### Excerpt provided
Canada’s universal health care system is among the most beloved and heavily debated policies this country has ever had, but the COVID-19 pandemic has done more to unmask the system’s weaknesses than ever before.
It has also, some experts say, provided some ways to solve what ails health care in Canada, with the rapid introduction of more virtual care among the highlights.
“What the pandemic has done is, it’s brought an awareness, I think, to everyone in Canada about how fragile our current system is,” said Dr. Katharine Smart, a Yukon pediatrician and president of the Canadian Medical Association.
“People are understanding how important it is to have a highly functional health care system and that our foundations are cracking.”
The question is how to fill in those cracks. All three main national political parties are promising some form of health care improvement from pharmacare and hiring more doctors to hiking federal health transfers to the provinces.
Nobody seems to dispute that the system needs more money. The dispute that arises is about where that money comes from.
Smart said Canadians have an “illusion” that health care is entirely public but the reality is the system is already quite a mix of private and public. Most medical clinics and doctors’ offices, and even some hospitals, are private businesses, where the fees are paid for by public health plans.
But public plans don’t cover everything, and Canadians pay out of pocket for things like eye exams, physical therapy, dentistry, some mental health treatments, and prescription drugs. In 2019, 30% of the $266 billion spent on health care was privately funded.

### Data section
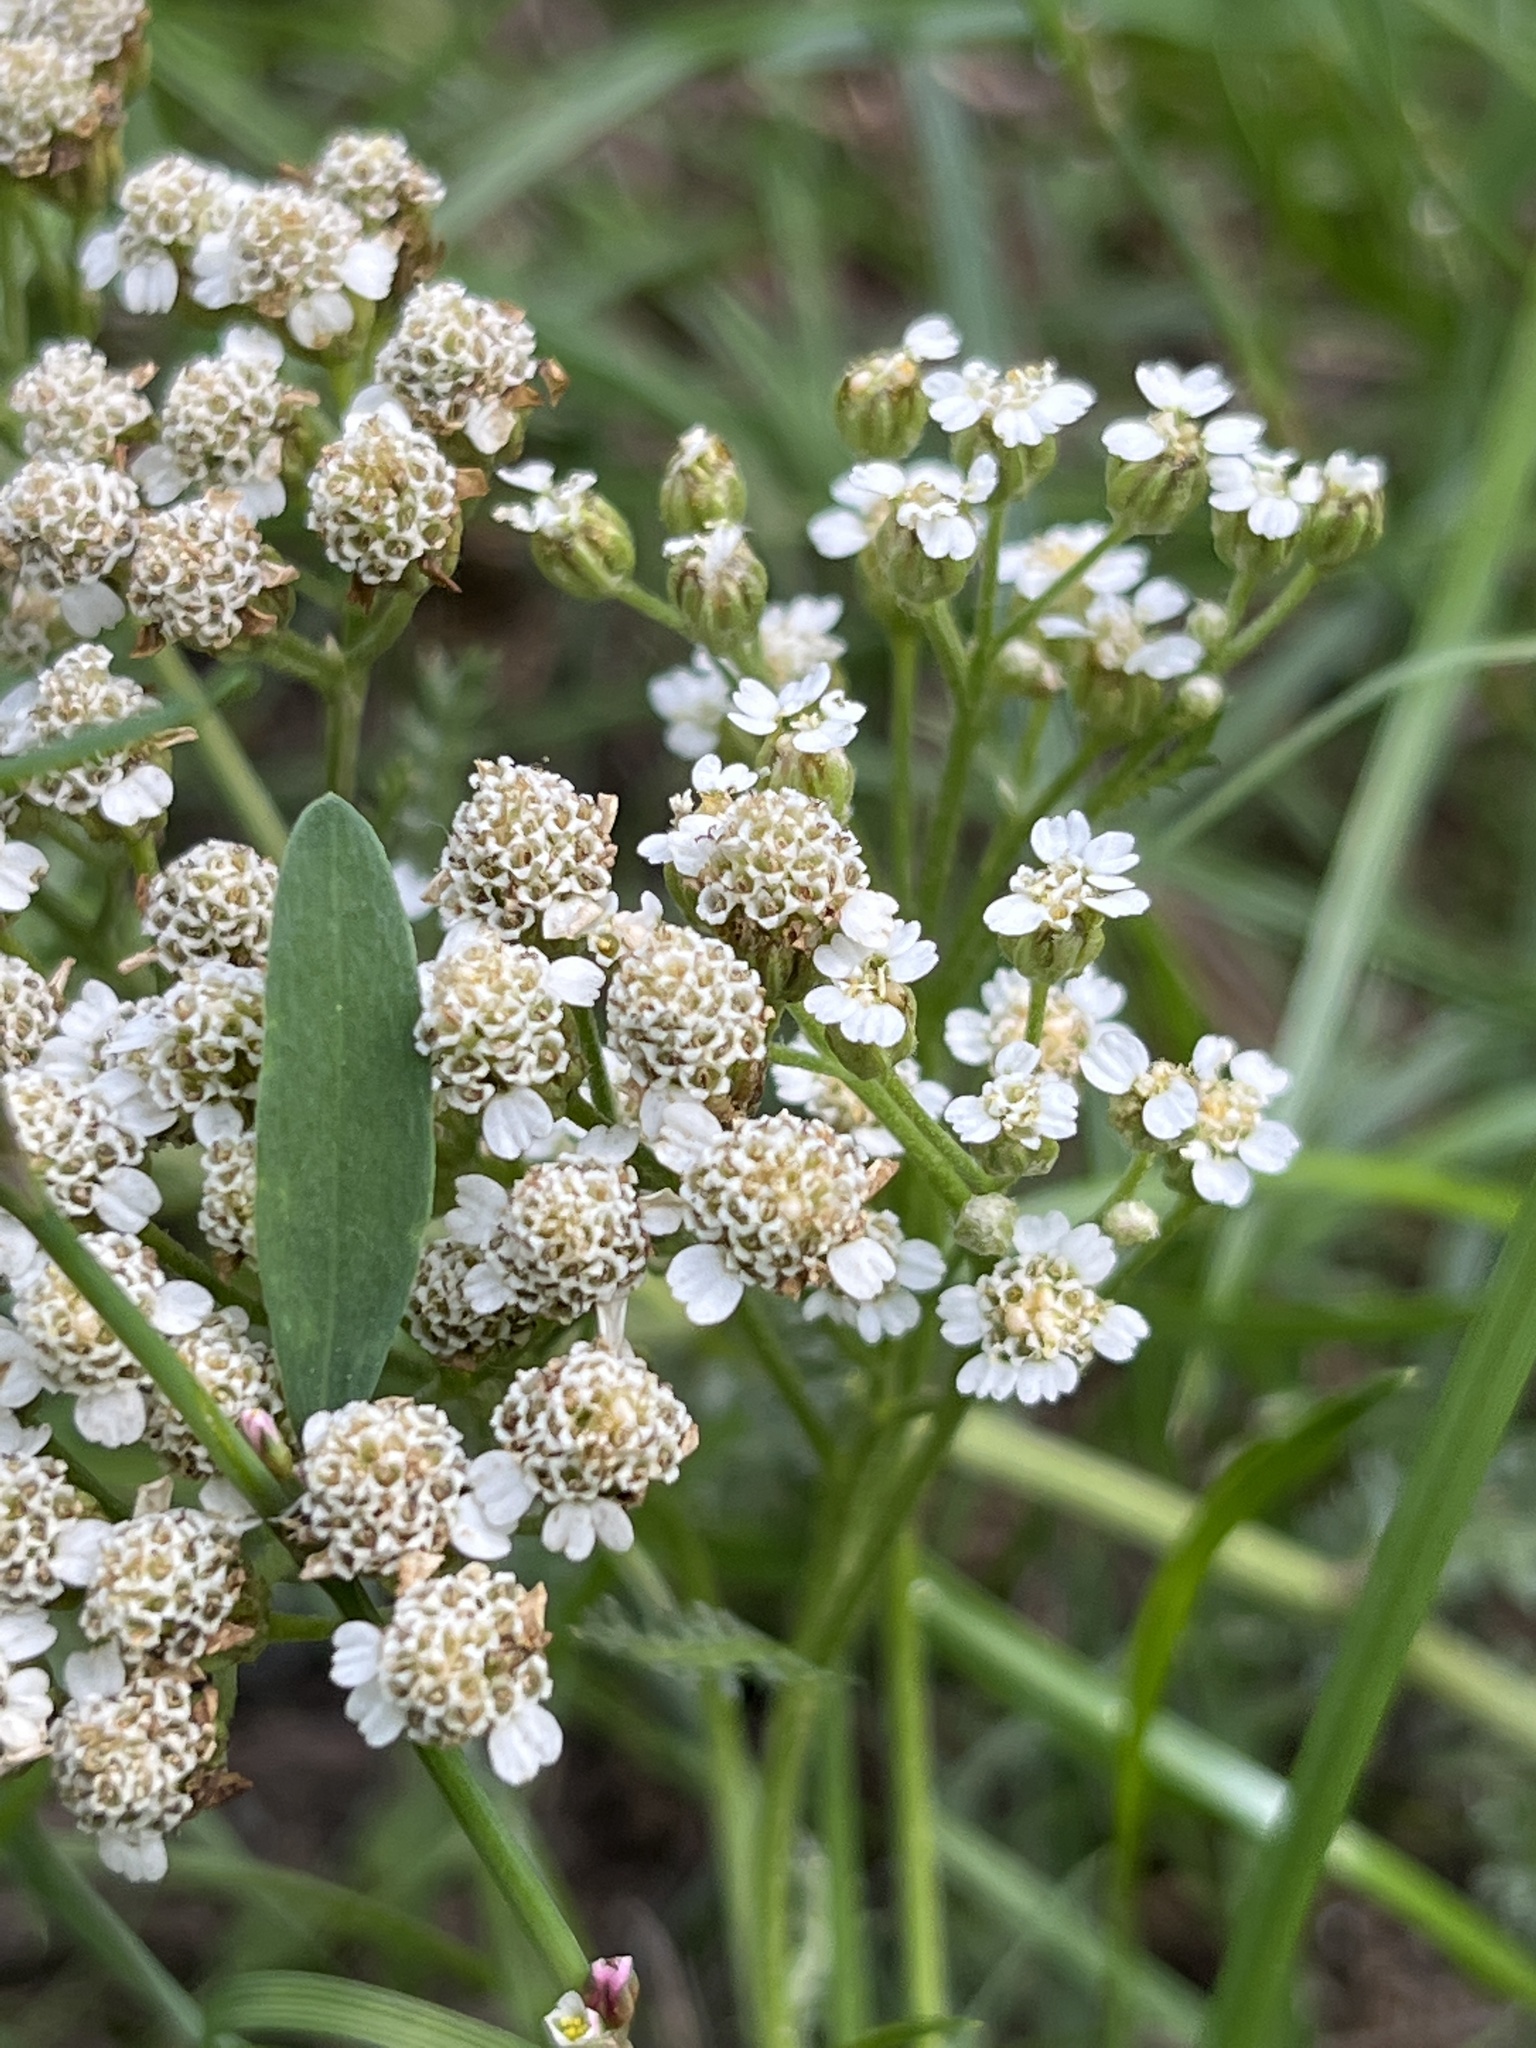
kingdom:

### Problem requirements
Reproduce the passage of the Canadian health care article starting at "Smart said Canadians" and ending at "public health plans.".

### Answer area
Smart said Canadians have an “illusion” that health care is entirely public but the reality is the system is already quite a mix of private and public. Most medical clinics and doctors’ offices, and even some hospitals, are private businesses, where the fees are paid for by public health plans.